Task data -
=== Begin Enclosure ===

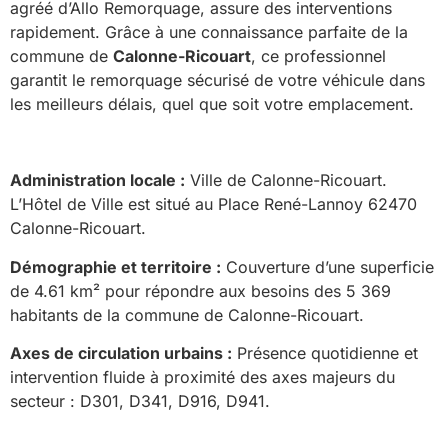
agréé d’Allo Remorquage, assure des interventions
rapidement. Grâce à une connaissance parfaite de la
commune de
Calonne-Ricouart
, ce professionnel
garantit le remorquage sécurisé de votre véhicule dans
les meilleurs délais, quel que soit votre emplacement.
Administration locale :
Ville de Calonne-Ricouart.
L’Hôtel de Ville est situé au Place René-Lannoy 62470
Calonne-Ricouart.
Démographie et territoire :
Couverture d’une superficie
de 4.61 km² pour répondre aux besoins des 5 369
habitants de la commune de Calonne-Ricouart.
Axes de circulation urbains :
Présence quotidienne et
intervention fluide à proximité des axes majeurs du
secteur : D301, D341, D916, D941.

=== End Enclosure ===

Task description - Everything from the line that contains "Couverture d’une superficie" to the last line of the entries above should be repeated word for word, both lines included, with no other output.

Answer space -
Couverture d’une superficie
de 4.61 km² pour répondre aux besoins des 5 369
habitants de la commune de Calonne-Ricouart.
Axes de circulation urbains :
Présence quotidienne et
intervention fluide à proximité des axes majeurs du
secteur : D301, D341, D916, D941.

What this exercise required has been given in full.